Structure of Nuclear Pore Complex, Credits: Chemical and Engineering News
An interesting point to note in the development of this technique is the crucial role played by software, algorithms, and the advances in computational power. Joachim Frank created the image processing algorithm that can analyse and merge different two-dimensional images of a molecule into a three-dimensional structure. This required the use of computational geometry. The algorithm identifies similarities in thousands of different images generated by the electron microscope. It then merges them together by finding out the highest clarity available for each section of the structure from the different images. The resolution thus achieved is at an atomic level. Cryo-EM can determine the position of every atom forming a molecule, a clarity never before seen in the images of biomolecules.

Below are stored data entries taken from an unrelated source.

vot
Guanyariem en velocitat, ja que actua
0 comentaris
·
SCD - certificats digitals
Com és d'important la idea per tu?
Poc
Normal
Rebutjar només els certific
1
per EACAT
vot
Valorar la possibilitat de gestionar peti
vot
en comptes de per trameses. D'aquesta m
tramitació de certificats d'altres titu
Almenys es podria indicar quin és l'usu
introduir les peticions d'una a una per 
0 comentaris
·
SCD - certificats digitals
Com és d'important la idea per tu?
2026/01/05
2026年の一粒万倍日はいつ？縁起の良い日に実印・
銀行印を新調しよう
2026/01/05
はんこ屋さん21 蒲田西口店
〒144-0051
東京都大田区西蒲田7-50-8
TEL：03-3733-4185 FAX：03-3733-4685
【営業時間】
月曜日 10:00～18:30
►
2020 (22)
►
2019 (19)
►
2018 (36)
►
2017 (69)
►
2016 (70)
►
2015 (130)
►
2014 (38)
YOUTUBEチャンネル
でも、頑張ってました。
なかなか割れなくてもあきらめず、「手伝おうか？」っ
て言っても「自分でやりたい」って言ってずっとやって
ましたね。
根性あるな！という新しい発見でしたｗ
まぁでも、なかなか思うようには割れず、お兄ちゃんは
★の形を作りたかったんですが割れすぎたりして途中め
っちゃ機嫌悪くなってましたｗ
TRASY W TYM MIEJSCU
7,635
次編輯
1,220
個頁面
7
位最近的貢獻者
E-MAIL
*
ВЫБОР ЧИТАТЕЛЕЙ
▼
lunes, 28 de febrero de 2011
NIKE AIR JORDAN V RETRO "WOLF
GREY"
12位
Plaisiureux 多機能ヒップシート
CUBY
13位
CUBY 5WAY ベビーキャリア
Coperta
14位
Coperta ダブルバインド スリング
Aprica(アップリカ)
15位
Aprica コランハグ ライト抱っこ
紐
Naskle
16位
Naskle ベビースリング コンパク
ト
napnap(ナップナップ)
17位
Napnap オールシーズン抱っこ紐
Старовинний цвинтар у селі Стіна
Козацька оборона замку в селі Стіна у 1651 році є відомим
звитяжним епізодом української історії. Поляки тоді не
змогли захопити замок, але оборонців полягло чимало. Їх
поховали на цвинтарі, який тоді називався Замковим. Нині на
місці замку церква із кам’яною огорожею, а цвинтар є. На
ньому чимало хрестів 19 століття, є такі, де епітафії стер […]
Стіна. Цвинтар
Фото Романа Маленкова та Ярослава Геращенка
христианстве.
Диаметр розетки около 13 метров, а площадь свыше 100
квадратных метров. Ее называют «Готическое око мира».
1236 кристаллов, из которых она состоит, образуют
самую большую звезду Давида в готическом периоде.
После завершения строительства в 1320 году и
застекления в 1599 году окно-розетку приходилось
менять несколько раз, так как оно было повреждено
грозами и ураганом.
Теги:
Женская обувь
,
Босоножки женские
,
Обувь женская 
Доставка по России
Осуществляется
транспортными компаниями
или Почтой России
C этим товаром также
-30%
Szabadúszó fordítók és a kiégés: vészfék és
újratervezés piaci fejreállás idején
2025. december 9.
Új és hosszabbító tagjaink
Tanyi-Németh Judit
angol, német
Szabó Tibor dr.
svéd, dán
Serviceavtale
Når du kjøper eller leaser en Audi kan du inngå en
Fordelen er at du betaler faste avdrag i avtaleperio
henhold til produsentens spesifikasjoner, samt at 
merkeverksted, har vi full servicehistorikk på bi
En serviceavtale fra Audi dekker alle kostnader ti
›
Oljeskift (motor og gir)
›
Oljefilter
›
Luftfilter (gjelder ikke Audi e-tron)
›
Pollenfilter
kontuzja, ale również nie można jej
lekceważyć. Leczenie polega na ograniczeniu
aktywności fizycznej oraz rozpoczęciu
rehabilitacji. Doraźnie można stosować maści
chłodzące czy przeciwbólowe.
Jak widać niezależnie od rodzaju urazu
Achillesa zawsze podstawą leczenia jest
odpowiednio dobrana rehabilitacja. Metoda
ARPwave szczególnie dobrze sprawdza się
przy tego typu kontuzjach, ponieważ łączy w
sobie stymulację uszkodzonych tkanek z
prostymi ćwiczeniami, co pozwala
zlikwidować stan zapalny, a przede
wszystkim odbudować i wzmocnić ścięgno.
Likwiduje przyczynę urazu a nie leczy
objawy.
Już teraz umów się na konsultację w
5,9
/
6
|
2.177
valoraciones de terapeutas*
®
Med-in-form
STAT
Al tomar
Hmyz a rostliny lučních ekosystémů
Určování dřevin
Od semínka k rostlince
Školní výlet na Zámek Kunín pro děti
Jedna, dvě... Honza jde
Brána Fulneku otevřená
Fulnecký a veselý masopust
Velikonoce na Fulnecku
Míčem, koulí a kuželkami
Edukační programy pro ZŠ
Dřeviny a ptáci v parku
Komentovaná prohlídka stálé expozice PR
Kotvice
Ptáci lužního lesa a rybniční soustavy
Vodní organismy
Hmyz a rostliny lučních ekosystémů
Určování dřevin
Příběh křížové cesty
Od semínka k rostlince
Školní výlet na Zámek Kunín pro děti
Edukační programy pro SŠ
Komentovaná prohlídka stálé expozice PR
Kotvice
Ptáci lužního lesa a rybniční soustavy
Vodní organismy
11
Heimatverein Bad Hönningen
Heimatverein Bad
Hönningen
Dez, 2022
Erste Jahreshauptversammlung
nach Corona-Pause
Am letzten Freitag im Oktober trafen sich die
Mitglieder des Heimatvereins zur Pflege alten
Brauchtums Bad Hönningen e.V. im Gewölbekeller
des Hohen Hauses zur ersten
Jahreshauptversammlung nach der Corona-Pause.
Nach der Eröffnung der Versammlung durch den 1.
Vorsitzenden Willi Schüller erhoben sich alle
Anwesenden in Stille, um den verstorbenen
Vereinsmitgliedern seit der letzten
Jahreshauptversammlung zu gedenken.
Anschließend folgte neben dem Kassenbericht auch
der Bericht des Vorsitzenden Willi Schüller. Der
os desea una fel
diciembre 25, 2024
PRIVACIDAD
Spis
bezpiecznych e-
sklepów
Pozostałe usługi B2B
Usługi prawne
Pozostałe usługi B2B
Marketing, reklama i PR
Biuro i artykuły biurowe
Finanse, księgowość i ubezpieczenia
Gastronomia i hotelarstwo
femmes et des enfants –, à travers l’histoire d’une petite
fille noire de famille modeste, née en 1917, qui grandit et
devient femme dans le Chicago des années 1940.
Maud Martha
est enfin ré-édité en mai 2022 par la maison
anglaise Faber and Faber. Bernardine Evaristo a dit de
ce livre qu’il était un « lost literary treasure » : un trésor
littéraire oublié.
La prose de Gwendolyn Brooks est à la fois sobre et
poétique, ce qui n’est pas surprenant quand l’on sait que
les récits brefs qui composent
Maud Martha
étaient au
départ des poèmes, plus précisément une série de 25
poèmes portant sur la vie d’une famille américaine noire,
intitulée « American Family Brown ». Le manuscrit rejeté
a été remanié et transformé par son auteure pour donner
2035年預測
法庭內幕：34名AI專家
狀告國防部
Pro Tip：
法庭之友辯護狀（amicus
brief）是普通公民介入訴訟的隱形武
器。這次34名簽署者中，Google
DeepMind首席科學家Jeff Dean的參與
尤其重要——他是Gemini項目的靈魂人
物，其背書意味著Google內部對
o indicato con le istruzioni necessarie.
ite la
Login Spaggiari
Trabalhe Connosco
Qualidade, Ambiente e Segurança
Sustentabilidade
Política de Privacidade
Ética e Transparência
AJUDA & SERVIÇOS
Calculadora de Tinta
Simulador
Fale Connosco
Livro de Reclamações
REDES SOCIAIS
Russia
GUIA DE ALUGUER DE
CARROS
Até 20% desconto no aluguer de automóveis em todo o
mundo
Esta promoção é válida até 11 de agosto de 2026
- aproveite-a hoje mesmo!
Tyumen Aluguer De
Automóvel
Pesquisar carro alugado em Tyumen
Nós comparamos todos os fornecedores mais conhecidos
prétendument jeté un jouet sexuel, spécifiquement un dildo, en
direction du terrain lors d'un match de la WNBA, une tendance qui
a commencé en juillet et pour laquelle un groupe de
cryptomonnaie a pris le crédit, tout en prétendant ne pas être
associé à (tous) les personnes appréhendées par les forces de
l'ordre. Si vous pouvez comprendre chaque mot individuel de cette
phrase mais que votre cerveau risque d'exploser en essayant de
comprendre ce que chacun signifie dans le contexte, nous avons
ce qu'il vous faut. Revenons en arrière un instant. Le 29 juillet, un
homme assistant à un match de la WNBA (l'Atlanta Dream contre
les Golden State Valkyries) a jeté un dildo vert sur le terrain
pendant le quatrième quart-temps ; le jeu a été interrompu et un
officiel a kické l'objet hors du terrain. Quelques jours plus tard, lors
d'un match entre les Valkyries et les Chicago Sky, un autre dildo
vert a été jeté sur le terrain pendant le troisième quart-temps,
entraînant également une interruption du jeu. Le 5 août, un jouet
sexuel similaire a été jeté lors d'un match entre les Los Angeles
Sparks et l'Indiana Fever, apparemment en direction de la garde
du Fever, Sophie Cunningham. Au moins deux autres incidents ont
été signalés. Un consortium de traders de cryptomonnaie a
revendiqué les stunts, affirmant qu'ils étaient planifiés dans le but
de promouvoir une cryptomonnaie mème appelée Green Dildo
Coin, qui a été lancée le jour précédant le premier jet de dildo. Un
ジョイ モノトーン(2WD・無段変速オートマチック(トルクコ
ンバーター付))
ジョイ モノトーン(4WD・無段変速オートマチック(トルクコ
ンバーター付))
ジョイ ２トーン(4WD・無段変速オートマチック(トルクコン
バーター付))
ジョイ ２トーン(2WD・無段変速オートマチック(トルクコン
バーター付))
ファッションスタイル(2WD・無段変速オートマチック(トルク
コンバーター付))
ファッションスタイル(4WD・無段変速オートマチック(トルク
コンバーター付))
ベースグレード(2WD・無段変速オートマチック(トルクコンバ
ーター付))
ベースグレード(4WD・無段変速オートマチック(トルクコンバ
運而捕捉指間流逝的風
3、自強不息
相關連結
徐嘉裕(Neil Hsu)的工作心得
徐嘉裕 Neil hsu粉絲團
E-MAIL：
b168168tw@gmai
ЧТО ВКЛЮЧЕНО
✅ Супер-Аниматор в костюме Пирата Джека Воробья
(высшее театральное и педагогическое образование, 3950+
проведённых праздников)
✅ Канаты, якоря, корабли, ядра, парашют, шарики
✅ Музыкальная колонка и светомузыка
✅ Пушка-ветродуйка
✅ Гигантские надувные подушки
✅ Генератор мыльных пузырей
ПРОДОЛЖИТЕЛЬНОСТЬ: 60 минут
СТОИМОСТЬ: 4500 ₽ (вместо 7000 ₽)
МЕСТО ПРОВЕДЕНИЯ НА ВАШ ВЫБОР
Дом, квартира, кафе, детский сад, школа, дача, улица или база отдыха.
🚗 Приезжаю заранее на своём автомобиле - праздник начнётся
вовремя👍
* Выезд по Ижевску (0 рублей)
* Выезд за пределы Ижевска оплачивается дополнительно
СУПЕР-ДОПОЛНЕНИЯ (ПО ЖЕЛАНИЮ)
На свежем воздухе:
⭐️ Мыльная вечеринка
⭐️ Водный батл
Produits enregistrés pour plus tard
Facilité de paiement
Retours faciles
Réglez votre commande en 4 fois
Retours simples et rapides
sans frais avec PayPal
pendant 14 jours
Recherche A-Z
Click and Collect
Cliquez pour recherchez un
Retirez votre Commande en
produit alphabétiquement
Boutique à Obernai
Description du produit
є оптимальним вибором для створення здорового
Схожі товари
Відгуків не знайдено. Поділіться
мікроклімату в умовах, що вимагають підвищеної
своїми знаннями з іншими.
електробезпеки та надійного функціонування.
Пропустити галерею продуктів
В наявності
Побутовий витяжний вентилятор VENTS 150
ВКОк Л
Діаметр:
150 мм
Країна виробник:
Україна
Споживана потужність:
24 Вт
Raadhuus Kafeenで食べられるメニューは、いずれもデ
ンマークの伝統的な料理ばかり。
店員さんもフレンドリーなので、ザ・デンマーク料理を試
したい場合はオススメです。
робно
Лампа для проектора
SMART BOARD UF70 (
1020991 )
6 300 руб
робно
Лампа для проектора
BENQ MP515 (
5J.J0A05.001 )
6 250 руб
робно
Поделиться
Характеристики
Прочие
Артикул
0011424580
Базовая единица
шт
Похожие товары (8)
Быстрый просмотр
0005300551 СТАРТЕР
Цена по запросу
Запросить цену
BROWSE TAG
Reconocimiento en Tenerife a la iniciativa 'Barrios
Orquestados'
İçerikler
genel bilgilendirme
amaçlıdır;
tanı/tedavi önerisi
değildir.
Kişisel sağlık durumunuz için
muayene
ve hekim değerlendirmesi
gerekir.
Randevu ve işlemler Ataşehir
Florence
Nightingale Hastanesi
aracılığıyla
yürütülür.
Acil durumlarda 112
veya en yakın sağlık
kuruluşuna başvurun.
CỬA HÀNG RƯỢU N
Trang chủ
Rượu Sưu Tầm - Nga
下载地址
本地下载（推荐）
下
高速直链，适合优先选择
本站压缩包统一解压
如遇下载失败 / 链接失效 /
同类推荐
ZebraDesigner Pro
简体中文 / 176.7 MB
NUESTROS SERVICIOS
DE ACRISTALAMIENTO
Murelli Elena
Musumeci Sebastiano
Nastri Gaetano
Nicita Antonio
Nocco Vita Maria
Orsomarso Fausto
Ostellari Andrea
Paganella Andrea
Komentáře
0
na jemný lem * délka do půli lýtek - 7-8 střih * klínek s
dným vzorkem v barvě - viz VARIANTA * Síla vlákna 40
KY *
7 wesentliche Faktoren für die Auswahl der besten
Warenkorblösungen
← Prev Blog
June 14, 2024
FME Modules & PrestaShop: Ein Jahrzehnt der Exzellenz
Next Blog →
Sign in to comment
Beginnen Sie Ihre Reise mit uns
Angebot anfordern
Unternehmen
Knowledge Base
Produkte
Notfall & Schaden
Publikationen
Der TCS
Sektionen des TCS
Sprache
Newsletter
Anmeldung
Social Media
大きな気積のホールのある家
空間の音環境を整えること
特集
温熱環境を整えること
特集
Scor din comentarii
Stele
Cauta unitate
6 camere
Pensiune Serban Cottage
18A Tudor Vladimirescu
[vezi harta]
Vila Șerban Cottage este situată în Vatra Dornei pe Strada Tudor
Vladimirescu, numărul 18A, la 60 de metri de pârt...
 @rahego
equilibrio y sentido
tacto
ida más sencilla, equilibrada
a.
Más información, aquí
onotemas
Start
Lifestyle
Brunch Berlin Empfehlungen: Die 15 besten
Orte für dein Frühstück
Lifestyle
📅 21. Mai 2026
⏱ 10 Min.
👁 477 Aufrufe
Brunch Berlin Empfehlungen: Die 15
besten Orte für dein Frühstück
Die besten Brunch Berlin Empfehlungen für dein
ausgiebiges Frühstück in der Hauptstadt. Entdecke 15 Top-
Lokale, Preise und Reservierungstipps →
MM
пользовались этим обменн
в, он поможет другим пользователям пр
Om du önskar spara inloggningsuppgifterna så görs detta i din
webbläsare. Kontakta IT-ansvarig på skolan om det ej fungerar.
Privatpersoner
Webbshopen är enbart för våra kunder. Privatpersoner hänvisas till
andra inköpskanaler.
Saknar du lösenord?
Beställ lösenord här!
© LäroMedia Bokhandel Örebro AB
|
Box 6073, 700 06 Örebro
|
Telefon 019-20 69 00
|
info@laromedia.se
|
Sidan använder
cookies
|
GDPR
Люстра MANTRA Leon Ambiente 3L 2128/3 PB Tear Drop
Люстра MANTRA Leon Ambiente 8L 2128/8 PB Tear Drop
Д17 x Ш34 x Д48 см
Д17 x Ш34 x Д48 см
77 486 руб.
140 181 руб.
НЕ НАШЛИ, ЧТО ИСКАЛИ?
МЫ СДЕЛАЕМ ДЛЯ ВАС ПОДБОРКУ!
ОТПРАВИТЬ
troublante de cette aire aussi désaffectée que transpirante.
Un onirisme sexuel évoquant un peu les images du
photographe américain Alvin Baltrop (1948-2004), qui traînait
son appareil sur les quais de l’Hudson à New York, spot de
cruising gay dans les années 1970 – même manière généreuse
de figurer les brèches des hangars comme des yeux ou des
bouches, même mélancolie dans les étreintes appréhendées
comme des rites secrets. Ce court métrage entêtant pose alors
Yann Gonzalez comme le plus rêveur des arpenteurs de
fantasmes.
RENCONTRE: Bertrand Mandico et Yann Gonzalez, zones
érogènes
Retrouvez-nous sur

Credits: The Royal Swedish Academy of Sciences
It can be concluded that the development of algorithms and increase in processing power of computers plays an essential role in scientific research nowadays. It allows for the analysis of huge datasets which was previously difficult and slow.
The credit for this research should also go to institutions that allow scientific research to be carried out without the pressure of making economic gains.
Venkatraman Ramakrishnan, the President of the Royal Society, has said that this year’s Nobel Chemistry Prize underscores the importance of patiently supporting basic science for decades. “It has already been used by drug companies to do structures of important drug targets, and it is used to understand fundamental biology that can change medicine in the future – so it just goes to show you how all these things are linked,” he said.
This serves as an important lesson for scientific research in India which is currently facing a funding crunch, and is being badgered to create more profits instead of being focussed on advancing the frontiers of scientific knowledge, both for the sake of knowing, and for the larger benefit of society.